Die Ansicht der Finanzgerichtsbarkeit

Die Finanzgerichtsbarkeit tendiert, im Vergleich zur Auffassung der Finanzverwaltung, zu einer weniger fiskalfreundlichen, aber für Steuerpflichtige grundsätzlich erfreulicheren Auffassung:

Bundesfinanzhof (BFH)

Der BFH stellt grundsätzlich auf das Tatbestandsmerkmal des fiktionalen Anlagevermögens ab.
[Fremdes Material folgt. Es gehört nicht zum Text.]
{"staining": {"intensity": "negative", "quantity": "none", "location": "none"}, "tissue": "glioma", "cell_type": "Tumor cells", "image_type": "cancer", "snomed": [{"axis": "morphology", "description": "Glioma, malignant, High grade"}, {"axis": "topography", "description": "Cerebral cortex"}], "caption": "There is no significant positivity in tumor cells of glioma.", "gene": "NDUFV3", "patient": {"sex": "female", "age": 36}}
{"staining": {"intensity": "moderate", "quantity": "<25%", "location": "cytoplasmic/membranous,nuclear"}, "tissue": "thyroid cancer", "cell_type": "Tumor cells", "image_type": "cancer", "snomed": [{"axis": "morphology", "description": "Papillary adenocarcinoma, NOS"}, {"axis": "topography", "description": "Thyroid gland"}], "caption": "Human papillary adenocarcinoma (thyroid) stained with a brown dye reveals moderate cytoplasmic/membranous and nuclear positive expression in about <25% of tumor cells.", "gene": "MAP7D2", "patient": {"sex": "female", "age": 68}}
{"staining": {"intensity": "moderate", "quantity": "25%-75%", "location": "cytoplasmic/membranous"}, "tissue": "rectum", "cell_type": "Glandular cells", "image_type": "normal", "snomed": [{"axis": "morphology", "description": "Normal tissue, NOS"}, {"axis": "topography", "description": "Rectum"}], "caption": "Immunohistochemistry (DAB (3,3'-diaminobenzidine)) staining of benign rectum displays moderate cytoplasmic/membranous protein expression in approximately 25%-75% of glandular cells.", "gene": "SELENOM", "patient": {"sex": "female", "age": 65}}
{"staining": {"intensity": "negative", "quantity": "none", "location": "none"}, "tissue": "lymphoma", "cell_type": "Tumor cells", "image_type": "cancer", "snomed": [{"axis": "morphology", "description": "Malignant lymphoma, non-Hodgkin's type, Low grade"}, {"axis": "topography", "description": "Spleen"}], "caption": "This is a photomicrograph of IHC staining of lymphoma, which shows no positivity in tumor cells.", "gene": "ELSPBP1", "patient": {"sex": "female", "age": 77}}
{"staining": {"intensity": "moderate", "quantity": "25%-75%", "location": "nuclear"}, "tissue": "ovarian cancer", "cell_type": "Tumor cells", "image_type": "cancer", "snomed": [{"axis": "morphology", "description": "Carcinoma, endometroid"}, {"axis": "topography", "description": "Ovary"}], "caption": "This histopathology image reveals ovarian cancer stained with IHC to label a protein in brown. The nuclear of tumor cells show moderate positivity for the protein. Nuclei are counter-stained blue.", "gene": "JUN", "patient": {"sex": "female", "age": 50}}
Mit Urteil vom 25. Oktober 2016 (Az. I R 57/15) hat der BFH die Hinzurechnung des Entgeltes für die Überlassung von Ausstellungsflächen in Messehallen verneint und damit das Urteil des vorinstanzlichen FG München (Urteil vom 8. Juni 2015, Az. 7 K 3250/12) aufgehoben. Als Begründung führte der BFH an, dass die Ausstellungsflächen nicht zum Anlagevermögen des Klägers, einem Vermittler von Messeflächen, gehörten, sofern dieser Eigentümer der Messeflächen wäre, da er diese nicht ständig für den Gebrauch in seinem Betrieb hätte vorhalten müssen. Die Hinzurechnung setze voraus, dass sich jene Entgelte auf die Benutzung solcher unbeweglicher Wirtschaftsgüter des Anlagevermögens beziehen, die im Eigentum eines anderen stehen (fiktionales Anlagevermögen). Die Finanzverwaltung hatte im Nachgang immer wieder betont, dass es sich hierbei um einen speziellen Einzelfall handele, der nicht auf andere Fälle übertragbar wäre (lediglich keine Hinzurechnung für Vermittler von Messeflächen, aber Hinzurechnung bei (End-) Ausstellern).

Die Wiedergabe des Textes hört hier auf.